Le système de santé canadien n’est pas parfait et il comporte son lot de défis. Toutefois, nous devrions nous tourner vers Tommy Douglas comme source d’inspiration pour remédier aux maux actuels de la société. C’est dans cette optique que les gouvernements provinciaux et territoriaux et le gouvernement fédéral ont ratifié en décembre 2016 le Cadre pancanadien sur la croissance propre et les changements climatiques, qui accordait la priorité aux programmes de financement de l’infrastructure. Le gouvernement fédéral met en œuvre plusieurs de ces programmes, mais le modèle en place impose une approche universelle en vertu de laquelle il faut structurer les investissements de manière à répondre aux besoins fédéraux et non provinciaux ou territoriaux. En outre, les mécanismes de financement actuels sont lourds en raison des exigences en matière de partage des coûts et de production de rapports et, quoi qu’il en soit, ils ne s’attaquent pas à la source du problème.
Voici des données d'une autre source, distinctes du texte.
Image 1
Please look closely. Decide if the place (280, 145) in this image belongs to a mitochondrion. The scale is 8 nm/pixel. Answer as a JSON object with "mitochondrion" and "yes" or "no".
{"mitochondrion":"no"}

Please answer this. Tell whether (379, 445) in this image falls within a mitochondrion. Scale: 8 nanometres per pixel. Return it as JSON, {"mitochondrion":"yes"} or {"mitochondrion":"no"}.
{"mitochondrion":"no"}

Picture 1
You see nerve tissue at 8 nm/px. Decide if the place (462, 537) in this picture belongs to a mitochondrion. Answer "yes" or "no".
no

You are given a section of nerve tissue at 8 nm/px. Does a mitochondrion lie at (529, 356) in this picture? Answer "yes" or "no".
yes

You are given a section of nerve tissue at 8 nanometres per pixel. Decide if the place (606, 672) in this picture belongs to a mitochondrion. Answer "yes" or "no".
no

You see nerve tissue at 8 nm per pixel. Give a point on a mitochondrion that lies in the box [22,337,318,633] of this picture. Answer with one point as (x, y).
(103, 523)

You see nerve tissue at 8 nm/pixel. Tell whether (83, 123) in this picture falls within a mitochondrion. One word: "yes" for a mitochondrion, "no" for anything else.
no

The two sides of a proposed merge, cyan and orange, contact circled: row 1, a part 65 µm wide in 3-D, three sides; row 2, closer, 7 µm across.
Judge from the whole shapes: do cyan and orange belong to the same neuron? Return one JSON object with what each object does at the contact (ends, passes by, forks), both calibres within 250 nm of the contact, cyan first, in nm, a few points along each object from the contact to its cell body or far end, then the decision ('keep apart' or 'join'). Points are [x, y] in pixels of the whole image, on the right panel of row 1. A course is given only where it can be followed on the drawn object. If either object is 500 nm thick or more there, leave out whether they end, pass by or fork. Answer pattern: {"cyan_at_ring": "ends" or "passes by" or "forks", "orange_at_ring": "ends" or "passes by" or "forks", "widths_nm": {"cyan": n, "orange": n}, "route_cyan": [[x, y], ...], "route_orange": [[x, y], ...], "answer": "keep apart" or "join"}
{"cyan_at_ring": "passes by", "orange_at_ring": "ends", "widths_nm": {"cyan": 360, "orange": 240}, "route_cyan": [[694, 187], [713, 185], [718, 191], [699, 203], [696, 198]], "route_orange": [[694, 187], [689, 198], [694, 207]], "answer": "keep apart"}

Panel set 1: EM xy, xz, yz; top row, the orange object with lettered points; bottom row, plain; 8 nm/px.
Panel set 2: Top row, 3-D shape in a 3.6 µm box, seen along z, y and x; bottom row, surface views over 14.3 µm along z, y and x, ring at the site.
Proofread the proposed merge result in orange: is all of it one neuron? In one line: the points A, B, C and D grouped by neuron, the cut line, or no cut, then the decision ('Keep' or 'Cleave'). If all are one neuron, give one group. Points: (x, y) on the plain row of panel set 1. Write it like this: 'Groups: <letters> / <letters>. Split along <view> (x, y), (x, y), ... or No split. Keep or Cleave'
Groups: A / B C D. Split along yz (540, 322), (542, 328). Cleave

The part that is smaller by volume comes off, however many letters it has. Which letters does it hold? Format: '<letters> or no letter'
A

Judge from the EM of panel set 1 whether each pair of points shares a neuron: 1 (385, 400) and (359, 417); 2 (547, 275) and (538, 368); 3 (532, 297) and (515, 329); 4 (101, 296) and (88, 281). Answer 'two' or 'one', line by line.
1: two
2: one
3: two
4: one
Le gouvernement fédéral doit faire preuve de plus de courage et mettre l’accent sur les cadres réglementaires régissant les investissements dans l’infrastructure d’électricité provinciale et territoriale. Il doit s’agir d’une question prioritaire au cours de la prochaine réunion de la Conférence des ministres de l’Énergie et des Mines.
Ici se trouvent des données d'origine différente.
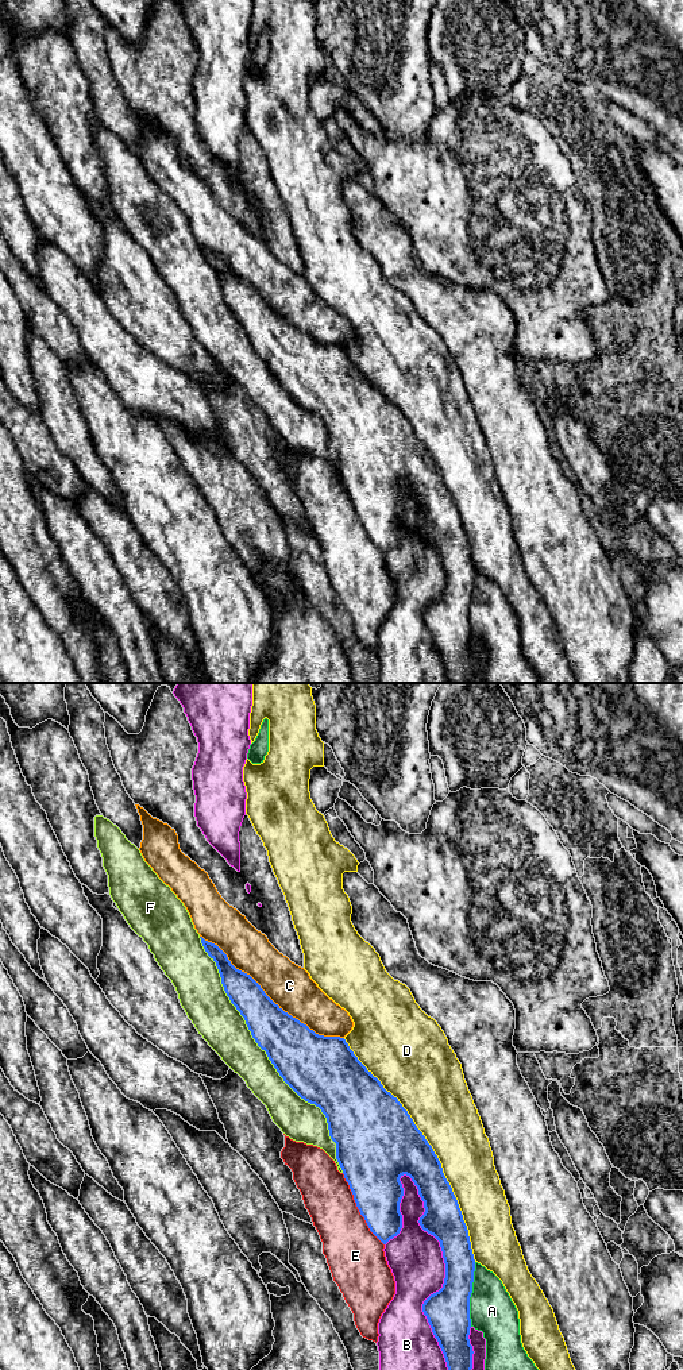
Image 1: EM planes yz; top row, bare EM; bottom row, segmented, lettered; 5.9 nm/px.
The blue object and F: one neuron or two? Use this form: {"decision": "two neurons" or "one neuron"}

Les discussions devraient porter principalement sur les principes d’une formule de financement partagé de la lutte contre les changements climatiques afin de favoriser les investissements nécessaires pour décarboniser et électrifier en profondeur l’économie canadienne.

À l’instar de ce qui existe dans le domaine des soins de santé, ce financement devra être généralisé et transformateur, c’est-à-dire qu’il devra permettre des investissements continus ne se limitant pas à maintenir le statu quo. Il devra aussi être géré entièrement par les gouvernements provinciaux et territoriaux. Tout comme dans le domaine des soins de santé, le gouvernement fédéral devrait aussi définir des paramètres, par exemple au chapitre de la réduction des émissions, pour encourager une utilisation appropriée des fonds.
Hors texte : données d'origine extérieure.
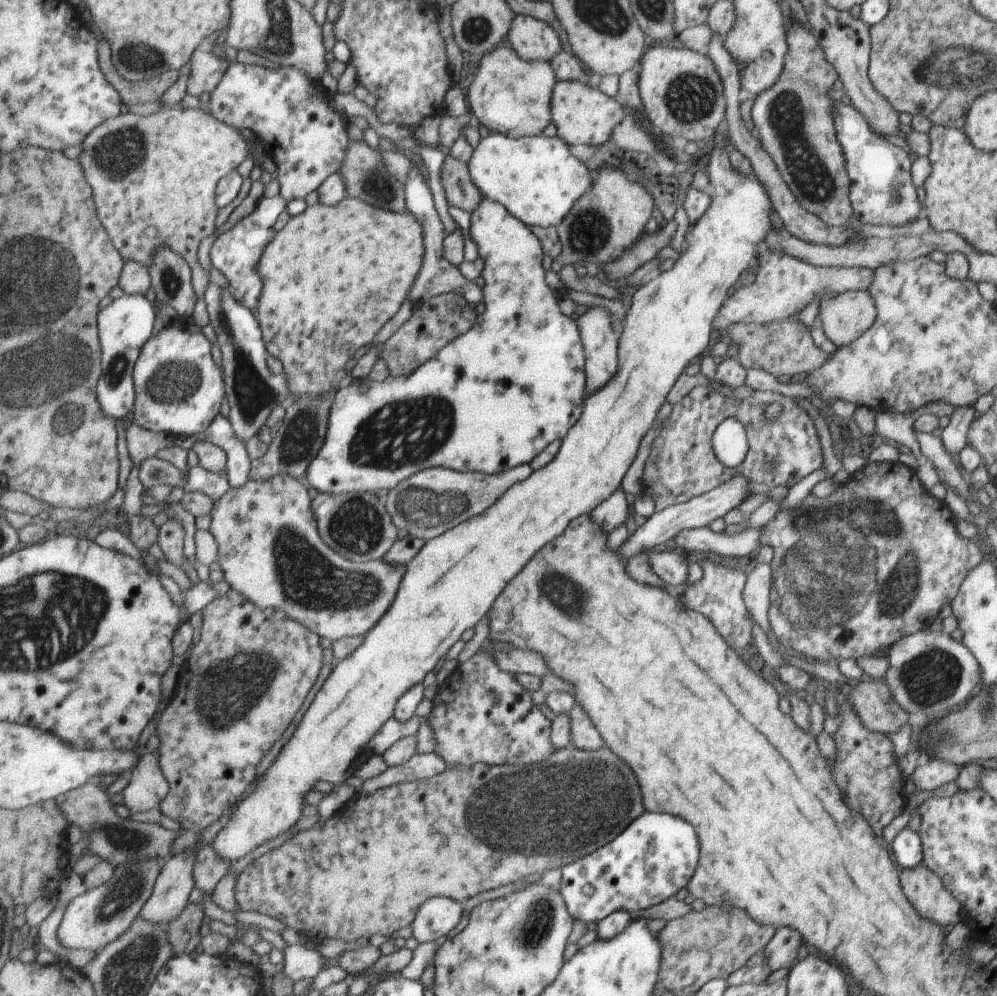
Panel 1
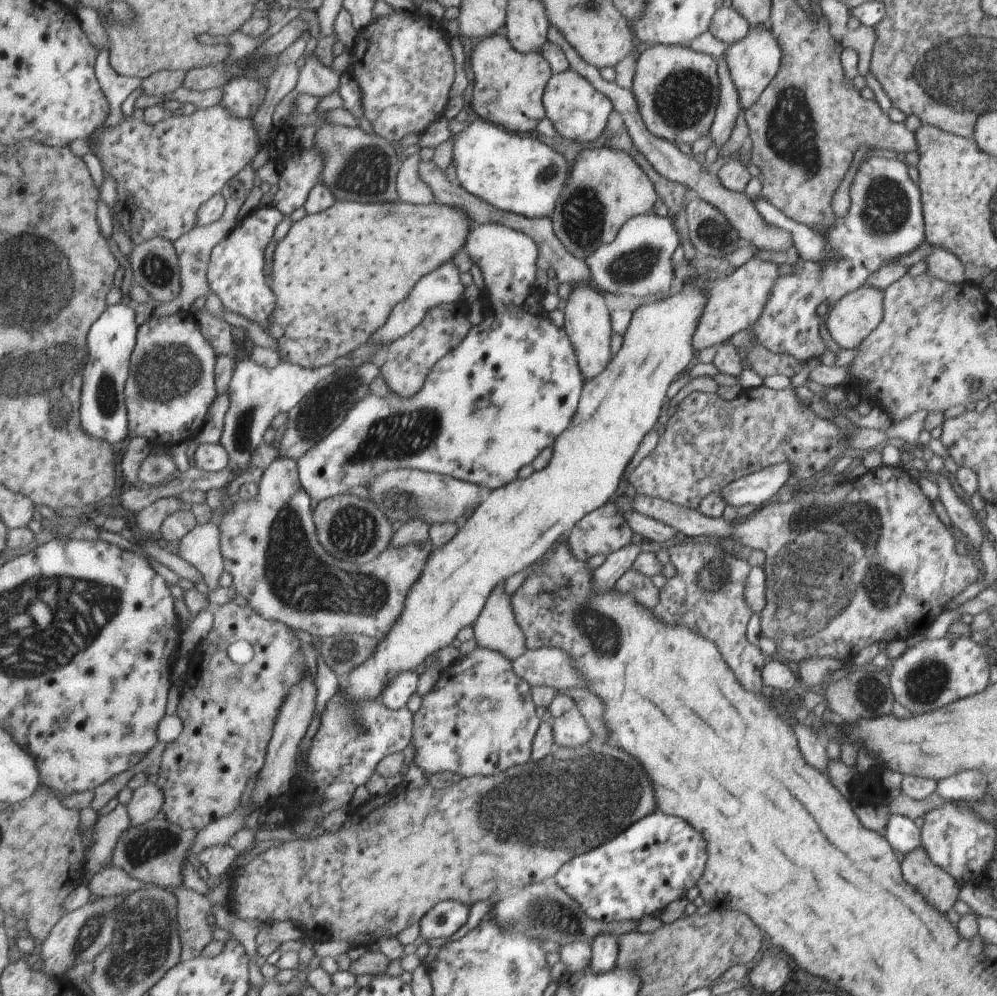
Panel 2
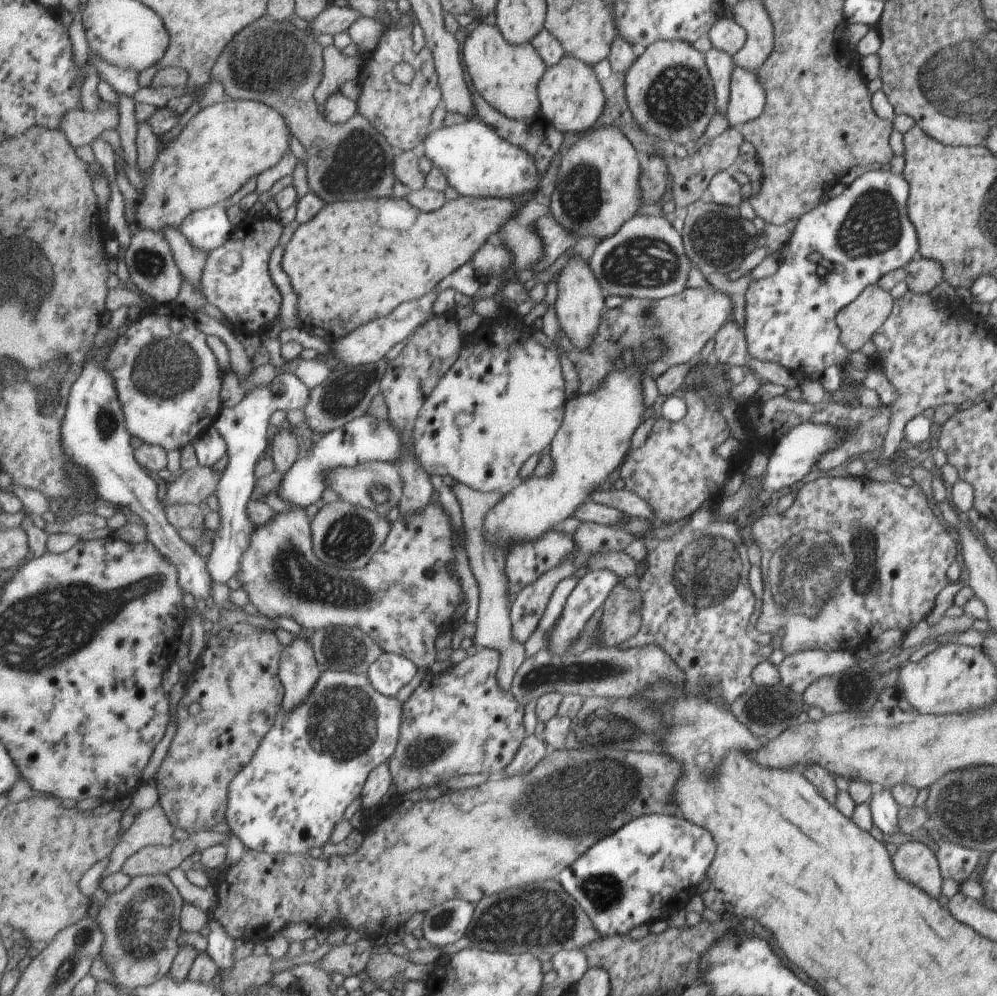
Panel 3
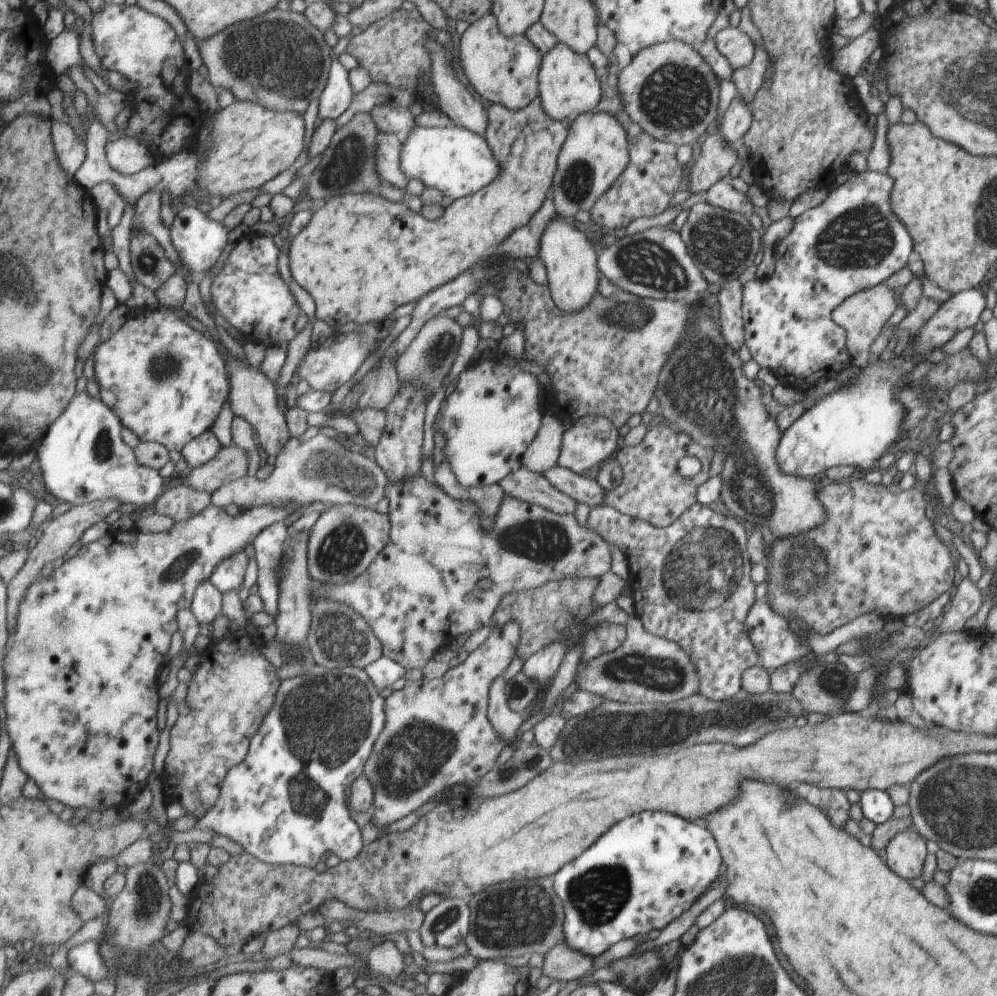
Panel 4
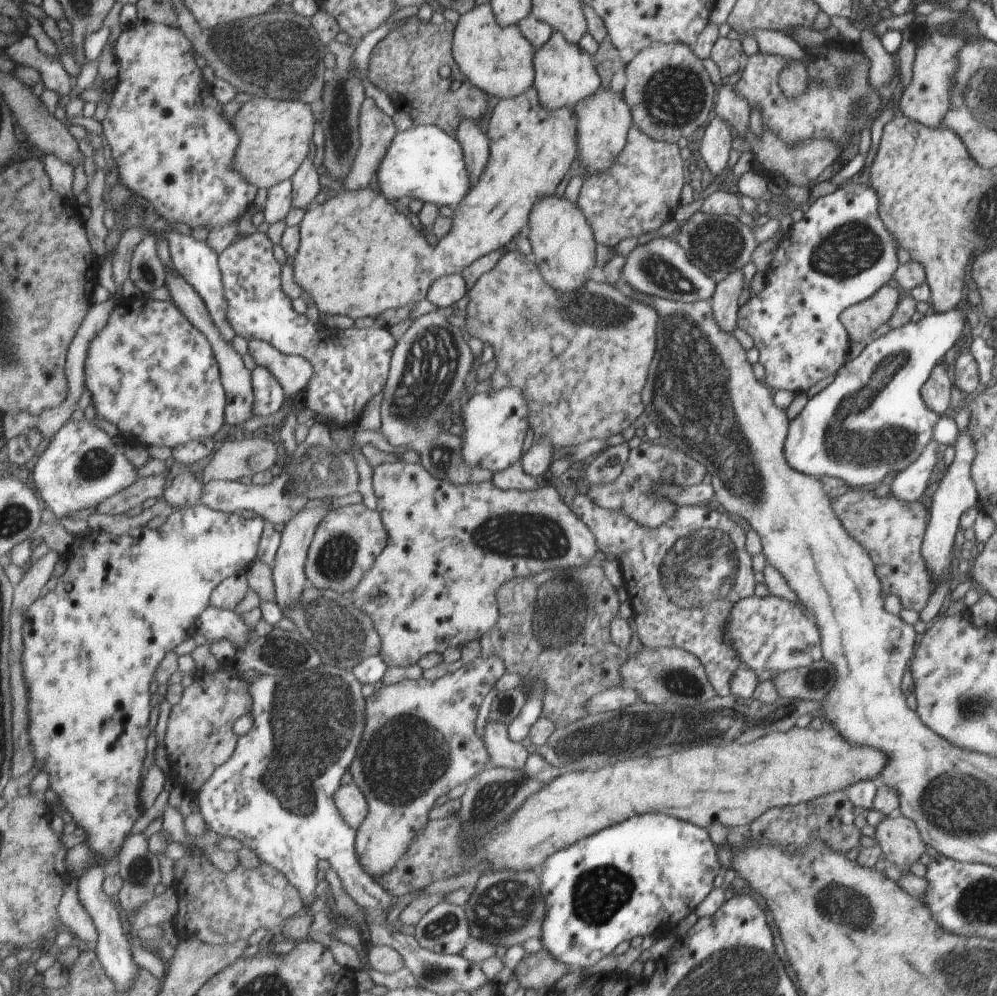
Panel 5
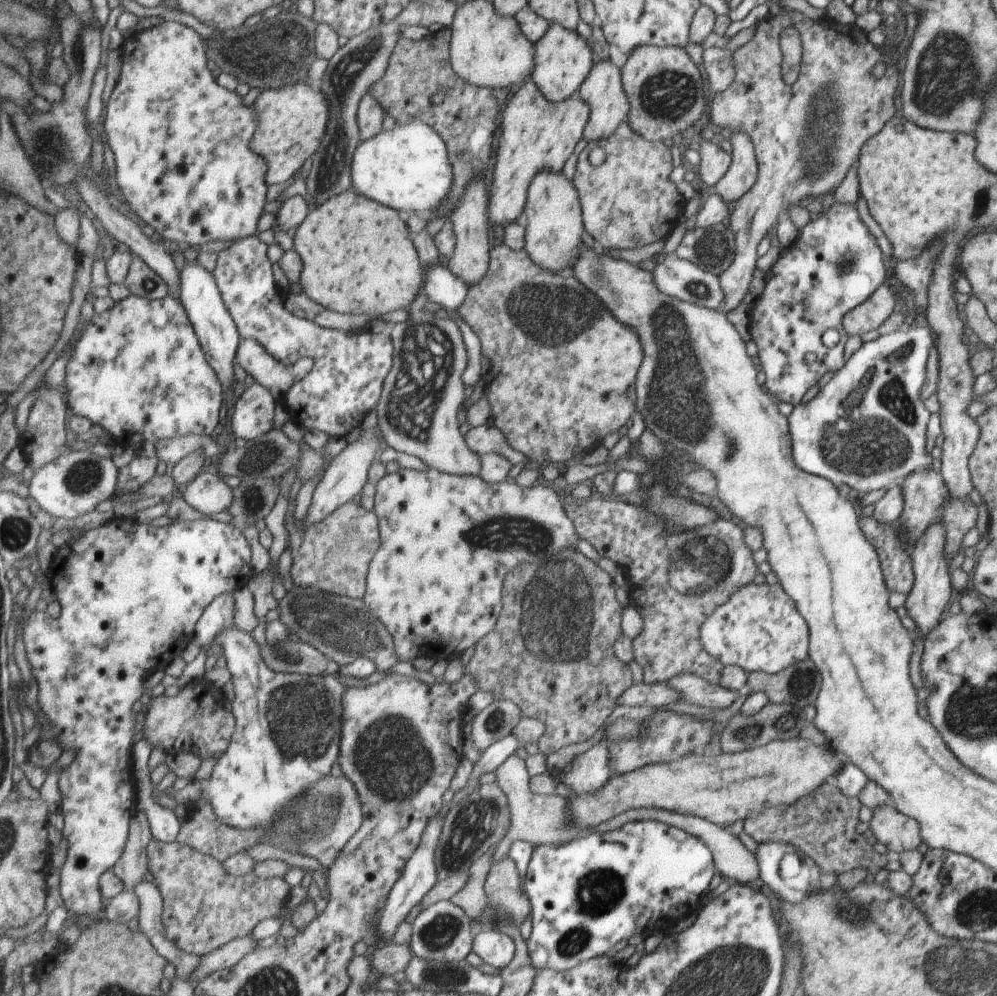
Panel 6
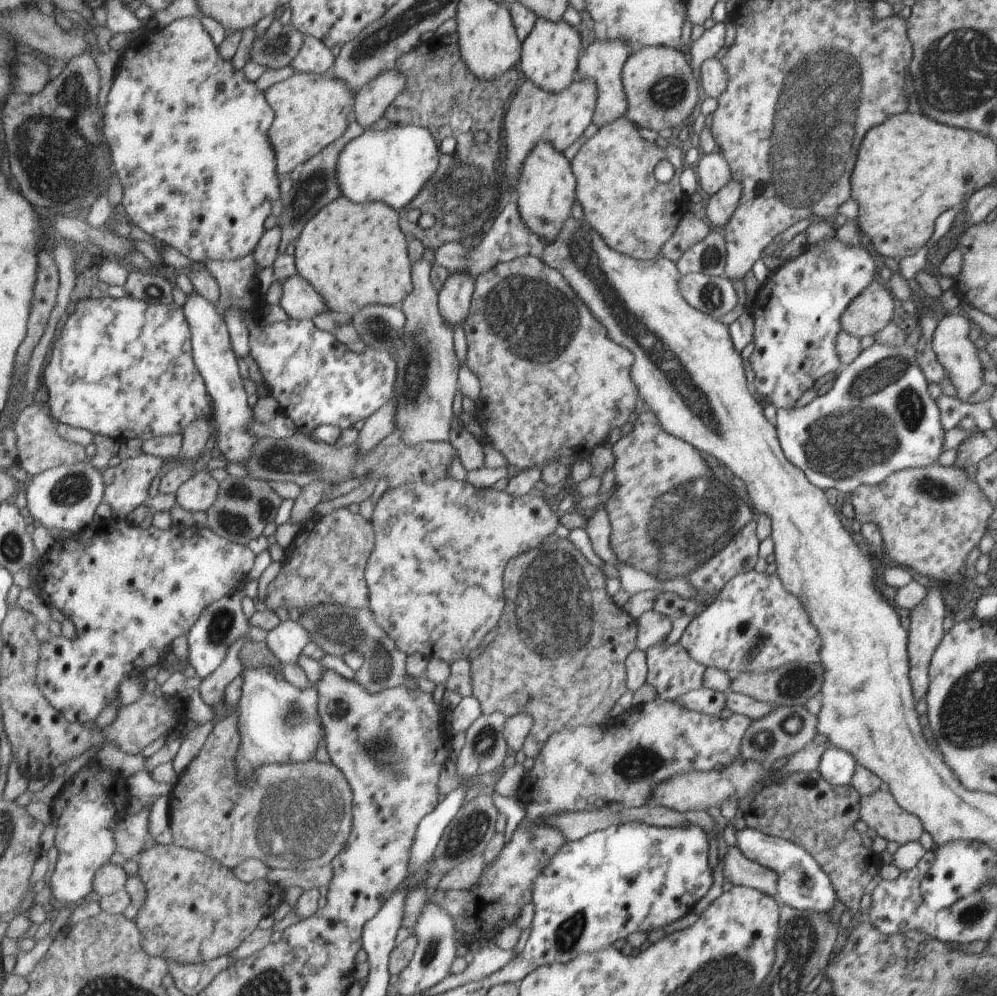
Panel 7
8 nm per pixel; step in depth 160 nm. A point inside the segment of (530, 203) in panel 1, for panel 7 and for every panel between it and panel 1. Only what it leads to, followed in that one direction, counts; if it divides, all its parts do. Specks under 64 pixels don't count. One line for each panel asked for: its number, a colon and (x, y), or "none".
2: (516, 173)
3: (478, 161)
4: (457, 161)
5: (423, 163)
6: (407, 167)
7: (394, 165)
Je ne doute pas que Tommy Douglas aurait été favorable à ce type d’approche, d’autant plus que c’est son gouvernement qui a créé la Saskatchewan Power Corporation, compagnie d’électricité appartenant à la province qui a précédé SaskPower. Outre SaskPower et ses propriétaires provinciaux, de nombreux autres intervenants bénéficieraient d’un mécanisme de partage des coûts similaire. Cette mesure très audacieuse pourrait aussi faire de son fondateur l’un des plus grands Canadiens de tous les temps, comme Tommy Douglas, en proposant une solution respectueuse des valeurs nationales canadiennes pour régler un autre problème général.